Collate in printing organizes multiple copies of a multi-page document so each copy prints in correct page order (like 1-2-3 for copy 1, then 1-2-3 for copy 2), saving you from manual sorting.

Without it, all page 1s print first, then all page 2s, and so on—super annoying for anything beyond a single sheet.

Quick Definition

In printing dialogs (think Word, PDFs, or printer apps), "collate" is a checkbox that automates assembling sets.

  • Enabled : Printer finishes one full document before starting the next.
  • Disabled (uncollated) : Groups identical pages together across copies.

This feature dates back to old-school copy machines but shines in modern laser/inkjets for reports, flyers, or handouts.

Real-World Example

Imagine printing 3 copies of a 5-page report (ABCDE):

Collate ON| Collate OFF
---|---
Copy 1: A B C D E| All A's: A A A
Copy 2: A B C D E| All B's: B B B
Copy 3: A B C D E| ...up to E E E

Pro tip : Always enable for presentations or client packets—unless you're handing out pages separately, like exam answer sheets.

How to Use It

  1. Hit File > Print in your app.
  2. Look for the "Collate" icon (often stacked sheets) or dropdown in Copies section.
  3. Check it on for multi-page jobs; preview first to confirm.

Works in Windows, macOS, Adobe Acrobat, and most browsers as of 2026.

Why It Matters (Common Pitfalls)

Ever grabbed a "finished" print stack only to find pages jumbled?
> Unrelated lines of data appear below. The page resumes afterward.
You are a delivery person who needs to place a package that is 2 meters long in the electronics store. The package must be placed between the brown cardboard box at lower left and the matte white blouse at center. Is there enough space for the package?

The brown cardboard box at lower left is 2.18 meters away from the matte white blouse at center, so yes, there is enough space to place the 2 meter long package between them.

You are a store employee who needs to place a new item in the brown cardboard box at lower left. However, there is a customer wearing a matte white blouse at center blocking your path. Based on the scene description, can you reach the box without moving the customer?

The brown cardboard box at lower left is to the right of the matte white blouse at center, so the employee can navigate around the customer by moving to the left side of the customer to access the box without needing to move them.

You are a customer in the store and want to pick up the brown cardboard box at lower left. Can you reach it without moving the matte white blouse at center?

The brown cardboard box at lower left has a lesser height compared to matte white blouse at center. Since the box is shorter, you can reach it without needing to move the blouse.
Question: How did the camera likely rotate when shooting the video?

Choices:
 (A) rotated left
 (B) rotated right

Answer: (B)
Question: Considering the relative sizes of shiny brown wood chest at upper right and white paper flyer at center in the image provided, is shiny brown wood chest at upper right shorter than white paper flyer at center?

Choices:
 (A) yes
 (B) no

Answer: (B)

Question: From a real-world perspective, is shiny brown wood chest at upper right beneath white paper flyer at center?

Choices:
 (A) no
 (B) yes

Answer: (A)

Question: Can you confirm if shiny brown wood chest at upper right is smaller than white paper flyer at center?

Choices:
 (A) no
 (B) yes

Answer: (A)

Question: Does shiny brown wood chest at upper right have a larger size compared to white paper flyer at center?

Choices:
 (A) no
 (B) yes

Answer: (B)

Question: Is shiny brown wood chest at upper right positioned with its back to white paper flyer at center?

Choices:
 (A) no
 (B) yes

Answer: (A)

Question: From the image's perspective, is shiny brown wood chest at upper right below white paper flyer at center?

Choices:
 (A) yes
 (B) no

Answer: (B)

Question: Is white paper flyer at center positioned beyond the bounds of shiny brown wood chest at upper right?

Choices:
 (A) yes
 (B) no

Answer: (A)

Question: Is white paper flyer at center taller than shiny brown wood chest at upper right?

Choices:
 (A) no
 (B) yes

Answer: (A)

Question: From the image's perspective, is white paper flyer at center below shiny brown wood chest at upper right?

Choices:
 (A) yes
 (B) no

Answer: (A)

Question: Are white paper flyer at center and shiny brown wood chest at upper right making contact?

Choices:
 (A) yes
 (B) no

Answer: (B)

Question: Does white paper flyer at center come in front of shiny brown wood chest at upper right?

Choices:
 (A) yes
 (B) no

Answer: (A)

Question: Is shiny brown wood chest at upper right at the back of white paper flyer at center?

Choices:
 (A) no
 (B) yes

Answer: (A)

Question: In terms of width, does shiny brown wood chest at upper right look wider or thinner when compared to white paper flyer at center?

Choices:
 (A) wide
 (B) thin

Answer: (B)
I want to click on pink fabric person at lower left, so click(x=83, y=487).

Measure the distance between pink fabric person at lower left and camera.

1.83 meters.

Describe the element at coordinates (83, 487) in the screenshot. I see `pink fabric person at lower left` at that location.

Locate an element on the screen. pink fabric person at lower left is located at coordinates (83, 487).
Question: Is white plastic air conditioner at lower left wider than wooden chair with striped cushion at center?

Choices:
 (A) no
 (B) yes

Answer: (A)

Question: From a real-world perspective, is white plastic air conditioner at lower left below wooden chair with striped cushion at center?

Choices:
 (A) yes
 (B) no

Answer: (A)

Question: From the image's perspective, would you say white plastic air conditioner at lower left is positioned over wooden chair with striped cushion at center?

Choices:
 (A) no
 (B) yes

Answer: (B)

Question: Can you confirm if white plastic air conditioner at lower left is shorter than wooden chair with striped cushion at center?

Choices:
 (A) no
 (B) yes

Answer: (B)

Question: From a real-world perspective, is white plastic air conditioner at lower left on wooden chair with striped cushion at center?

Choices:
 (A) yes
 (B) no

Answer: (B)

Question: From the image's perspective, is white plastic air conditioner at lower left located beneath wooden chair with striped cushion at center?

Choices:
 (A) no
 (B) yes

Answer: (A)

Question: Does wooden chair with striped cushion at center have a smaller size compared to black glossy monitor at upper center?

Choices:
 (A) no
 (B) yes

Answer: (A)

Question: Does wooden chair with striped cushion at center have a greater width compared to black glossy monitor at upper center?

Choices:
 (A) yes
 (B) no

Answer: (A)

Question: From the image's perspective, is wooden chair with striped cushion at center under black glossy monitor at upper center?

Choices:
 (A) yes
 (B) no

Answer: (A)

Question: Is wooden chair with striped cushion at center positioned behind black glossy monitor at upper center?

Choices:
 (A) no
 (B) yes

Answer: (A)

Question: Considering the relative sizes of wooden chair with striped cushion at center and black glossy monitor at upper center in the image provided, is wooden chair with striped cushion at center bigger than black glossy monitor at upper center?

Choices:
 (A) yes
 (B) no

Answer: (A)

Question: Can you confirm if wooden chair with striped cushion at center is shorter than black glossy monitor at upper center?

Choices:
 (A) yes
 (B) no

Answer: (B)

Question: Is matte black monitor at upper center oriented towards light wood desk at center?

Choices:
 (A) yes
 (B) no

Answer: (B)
That's uncollated chaos—especially with 10+ copies.

Forum users on Reddit still gripe about it yearly, like missing the option on shared office printers.

Time-saver : Collating cuts post-print fiddling by 80% for bulk jobs, per print pros.

When to Skip Collate

  • Bulk same-page runs (e.g., 50 flyers of page 1 only).
  • Manual assembly (binders, exhibits at trials).
  • High-volume shops using finishers that auto-collate anyway.

TL;DR : Collate = ready-to-use document stacks; turn it on unless you want sorting hell.

Information gathered from public forums or data available on the internet and portrayed here.